== EXERCISE ==
Your answer should be the exact lines of the data below from the one containing "emission laws, safety inspections, and" through the one containing "storage is 100%"; please include nothing else.
*** RECORDS FOR PROCESSING ***
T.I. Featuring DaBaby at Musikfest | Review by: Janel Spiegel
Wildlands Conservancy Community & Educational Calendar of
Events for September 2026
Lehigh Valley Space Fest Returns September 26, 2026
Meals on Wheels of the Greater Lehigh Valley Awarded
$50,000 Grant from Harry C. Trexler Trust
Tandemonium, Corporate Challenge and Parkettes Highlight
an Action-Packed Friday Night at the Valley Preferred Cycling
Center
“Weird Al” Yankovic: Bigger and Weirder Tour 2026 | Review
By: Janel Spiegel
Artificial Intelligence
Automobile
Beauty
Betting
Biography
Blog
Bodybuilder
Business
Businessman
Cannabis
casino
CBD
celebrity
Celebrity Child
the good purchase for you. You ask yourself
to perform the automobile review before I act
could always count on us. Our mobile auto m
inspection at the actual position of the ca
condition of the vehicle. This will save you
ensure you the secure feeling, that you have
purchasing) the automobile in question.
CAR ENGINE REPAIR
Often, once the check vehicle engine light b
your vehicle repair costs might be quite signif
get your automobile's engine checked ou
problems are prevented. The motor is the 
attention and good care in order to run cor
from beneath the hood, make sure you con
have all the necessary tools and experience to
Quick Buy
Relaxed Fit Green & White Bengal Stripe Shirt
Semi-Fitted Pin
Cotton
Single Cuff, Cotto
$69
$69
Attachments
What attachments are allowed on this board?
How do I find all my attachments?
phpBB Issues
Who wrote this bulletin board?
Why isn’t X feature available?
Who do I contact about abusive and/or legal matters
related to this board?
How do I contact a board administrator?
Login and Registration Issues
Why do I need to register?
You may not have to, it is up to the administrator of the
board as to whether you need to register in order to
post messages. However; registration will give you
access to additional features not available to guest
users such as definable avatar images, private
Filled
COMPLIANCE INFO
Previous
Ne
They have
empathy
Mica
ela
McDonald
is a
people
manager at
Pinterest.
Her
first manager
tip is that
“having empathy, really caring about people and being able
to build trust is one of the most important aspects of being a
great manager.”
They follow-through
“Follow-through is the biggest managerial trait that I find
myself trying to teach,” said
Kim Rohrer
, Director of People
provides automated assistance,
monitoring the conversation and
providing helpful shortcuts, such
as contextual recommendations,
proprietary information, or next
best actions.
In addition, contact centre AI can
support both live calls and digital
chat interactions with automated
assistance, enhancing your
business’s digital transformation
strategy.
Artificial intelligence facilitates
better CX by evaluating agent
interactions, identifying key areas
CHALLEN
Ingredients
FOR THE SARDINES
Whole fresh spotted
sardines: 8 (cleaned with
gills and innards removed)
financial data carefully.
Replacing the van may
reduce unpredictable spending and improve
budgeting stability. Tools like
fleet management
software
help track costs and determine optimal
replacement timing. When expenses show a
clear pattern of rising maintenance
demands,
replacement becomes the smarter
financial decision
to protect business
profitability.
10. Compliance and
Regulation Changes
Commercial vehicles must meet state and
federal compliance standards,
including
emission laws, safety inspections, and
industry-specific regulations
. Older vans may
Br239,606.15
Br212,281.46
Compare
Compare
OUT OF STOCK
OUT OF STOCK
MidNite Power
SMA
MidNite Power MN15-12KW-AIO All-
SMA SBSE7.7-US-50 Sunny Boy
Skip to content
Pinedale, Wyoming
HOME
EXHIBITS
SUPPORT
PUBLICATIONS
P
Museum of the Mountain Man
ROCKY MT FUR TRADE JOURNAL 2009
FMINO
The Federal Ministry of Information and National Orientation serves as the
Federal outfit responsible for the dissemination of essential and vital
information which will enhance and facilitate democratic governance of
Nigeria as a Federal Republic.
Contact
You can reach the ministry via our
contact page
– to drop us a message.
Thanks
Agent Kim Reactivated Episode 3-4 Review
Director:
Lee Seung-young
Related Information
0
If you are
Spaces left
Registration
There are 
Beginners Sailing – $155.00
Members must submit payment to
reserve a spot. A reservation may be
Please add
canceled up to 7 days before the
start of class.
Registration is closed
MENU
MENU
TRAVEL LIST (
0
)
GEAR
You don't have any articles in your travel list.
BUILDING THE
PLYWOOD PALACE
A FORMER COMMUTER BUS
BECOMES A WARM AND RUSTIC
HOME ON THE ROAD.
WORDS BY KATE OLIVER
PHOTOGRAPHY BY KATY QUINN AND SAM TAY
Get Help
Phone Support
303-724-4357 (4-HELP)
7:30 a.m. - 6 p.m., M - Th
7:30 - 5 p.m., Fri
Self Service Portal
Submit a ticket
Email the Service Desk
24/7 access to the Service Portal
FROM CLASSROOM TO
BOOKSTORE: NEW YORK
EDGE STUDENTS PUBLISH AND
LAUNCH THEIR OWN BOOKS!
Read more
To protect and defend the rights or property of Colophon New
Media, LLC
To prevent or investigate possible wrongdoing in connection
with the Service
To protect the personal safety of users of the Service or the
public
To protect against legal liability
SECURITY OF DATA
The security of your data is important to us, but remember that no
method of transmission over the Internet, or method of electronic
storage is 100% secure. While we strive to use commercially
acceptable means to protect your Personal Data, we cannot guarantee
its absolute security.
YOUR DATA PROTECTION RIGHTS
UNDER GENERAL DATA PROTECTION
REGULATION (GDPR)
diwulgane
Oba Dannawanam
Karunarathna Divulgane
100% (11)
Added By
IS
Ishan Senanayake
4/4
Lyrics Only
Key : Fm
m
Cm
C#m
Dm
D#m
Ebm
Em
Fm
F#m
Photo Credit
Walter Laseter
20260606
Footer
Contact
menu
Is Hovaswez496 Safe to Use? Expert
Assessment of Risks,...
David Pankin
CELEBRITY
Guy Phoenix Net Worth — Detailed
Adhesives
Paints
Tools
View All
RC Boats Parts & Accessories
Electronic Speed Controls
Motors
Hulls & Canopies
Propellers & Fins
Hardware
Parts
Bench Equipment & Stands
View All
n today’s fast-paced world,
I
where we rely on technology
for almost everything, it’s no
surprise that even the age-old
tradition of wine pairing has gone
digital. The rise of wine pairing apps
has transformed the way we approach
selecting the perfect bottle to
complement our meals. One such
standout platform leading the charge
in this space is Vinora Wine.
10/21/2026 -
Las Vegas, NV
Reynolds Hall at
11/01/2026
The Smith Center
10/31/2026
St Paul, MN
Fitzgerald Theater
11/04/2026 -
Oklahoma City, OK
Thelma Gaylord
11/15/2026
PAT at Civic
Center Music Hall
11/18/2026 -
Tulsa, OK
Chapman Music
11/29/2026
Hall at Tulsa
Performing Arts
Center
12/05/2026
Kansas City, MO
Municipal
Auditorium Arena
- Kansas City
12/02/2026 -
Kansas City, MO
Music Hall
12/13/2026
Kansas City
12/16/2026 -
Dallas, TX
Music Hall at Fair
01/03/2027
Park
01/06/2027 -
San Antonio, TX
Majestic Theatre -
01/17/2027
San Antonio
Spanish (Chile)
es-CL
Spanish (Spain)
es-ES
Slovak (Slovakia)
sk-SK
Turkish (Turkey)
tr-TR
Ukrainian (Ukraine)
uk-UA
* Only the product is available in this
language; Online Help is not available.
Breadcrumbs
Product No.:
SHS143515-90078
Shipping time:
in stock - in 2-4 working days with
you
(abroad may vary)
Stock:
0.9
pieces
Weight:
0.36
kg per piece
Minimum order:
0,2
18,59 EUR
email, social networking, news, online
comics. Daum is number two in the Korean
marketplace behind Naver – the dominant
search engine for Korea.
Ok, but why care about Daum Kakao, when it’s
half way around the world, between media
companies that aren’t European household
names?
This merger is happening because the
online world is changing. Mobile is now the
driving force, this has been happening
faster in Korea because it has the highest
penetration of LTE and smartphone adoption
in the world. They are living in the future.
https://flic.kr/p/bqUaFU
*** End of RECORDS FOR PROCESSING ***
== RESPONSE AREA ==
emission laws, safety inspections, and
industry-specific regulations
. Older vans may
Br239,606.15
Br212,281.46
Compare
Compare
OUT OF STOCK
OUT OF STOCK
MidNite Power
SMA
MidNite Power MN15-12KW-AIO All-
SMA SBSE7.7-US-50 Sunny Boy
Skip to content
Pinedale, Wyoming
HOME
EXHIBITS
SUPPORT
PUBLICATIONS
P
Museum of the Mountain Man
ROCKY MT FUR TRADE JOURNAL 2009
FMINO
The Federal Ministry of Information and National Orientation serves as the
Federal outfit responsible for the dissemination of essential and vital
information which will enhance and facilitate democratic governance of
Nigeria as a Federal Republic.
Contact
You can reach the ministry via our
contact page
– to drop us a message.
Thanks
Agent Kim Reactivated Episode 3-4 Review
Director:
Lee Seung-young
Related Information
0
If you are
Spaces left
Registration
There are 
Beginners Sailing – $155.00
Members must submit payment to
reserve a spot. A reservation may be
Please add
canceled up to 7 days before the
start of class.
Registration is closed
MENU
MENU
TRAVEL LIST (
0
)
GEAR
You don't have any articles in your travel list.
BUILDING THE
PLYWOOD PALACE
A FORMER COMMUTER BUS
BECOMES A WARM AND RUSTIC
HOME ON THE ROAD.
WORDS BY KATE OLIVER
PHOTOGRAPHY BY KATY QUINN AND SAM TAY
Get Help
Phone Support
303-724-4357 (4-HELP)
7:30 a.m. - 6 p.m., M - Th
7:30 - 5 p.m., Fri
Self Service Portal
Submit a ticket
Email the Service Desk
24/7 access to the Service Portal
FROM CLASSROOM TO
BOOKSTORE: NEW YORK
EDGE STUDENTS PUBLISH AND
LAUNCH THEIR OWN BOOKS!
Read more
To protect and defend the rights or property of Colophon New
Media, LLC
To prevent or investigate possible wrongdoing in connection
with the Service
To protect the personal safety of users of the Service or the
public
To protect against legal liability
SECURITY OF DATA
The security of your data is important to us, but remember that no
method of transmission over the Internet, or method of electronic
storage is 100% secure. While we strive to use commercially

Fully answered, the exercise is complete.